SUPPLIED INFORMATION ▸
[Start of Attachment]
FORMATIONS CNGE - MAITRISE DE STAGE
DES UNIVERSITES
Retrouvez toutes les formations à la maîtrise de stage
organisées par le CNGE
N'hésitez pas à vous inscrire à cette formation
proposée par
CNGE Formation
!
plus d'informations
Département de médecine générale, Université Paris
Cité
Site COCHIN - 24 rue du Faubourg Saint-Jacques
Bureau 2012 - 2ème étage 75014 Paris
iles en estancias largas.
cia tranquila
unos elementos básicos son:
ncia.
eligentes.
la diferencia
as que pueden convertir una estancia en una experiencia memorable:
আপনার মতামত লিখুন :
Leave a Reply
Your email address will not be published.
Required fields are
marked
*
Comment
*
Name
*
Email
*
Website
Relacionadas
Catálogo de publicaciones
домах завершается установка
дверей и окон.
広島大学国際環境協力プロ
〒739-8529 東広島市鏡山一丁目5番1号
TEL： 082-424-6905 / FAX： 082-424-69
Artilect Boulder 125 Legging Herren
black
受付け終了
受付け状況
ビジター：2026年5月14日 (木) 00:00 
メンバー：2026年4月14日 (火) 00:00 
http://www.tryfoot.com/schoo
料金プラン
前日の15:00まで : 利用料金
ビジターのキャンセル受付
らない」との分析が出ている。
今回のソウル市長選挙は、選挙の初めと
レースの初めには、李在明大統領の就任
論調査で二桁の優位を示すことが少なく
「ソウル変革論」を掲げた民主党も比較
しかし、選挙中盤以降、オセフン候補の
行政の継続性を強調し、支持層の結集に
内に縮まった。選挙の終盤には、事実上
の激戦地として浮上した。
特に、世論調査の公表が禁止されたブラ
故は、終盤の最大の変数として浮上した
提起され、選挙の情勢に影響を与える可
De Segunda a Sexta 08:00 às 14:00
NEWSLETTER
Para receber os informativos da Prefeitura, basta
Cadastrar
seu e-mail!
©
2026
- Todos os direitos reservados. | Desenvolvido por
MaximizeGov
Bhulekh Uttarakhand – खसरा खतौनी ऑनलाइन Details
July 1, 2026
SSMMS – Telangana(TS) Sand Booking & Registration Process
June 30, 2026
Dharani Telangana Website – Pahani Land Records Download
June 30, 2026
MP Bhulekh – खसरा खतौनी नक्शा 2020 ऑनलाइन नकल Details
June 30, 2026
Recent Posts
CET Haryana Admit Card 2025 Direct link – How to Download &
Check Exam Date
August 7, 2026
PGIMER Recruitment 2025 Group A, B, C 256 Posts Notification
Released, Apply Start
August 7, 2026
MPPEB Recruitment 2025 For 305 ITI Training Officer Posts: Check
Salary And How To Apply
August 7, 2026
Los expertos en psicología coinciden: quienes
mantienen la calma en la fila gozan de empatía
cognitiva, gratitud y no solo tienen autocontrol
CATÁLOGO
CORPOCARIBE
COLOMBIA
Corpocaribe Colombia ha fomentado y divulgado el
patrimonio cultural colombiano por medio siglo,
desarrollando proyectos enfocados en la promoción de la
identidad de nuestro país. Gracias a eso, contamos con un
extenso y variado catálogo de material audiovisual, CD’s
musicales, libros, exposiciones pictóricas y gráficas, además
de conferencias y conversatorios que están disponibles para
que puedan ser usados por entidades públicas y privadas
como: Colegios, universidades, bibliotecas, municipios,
[End of Attachment]
JOB ITEM ▸
The lines in the records above that include the word "Website" must be copied out.

RESULT FOR THIS EXERCISE ▸
Website
Dharani Telangana Website – Pahani Land Records Download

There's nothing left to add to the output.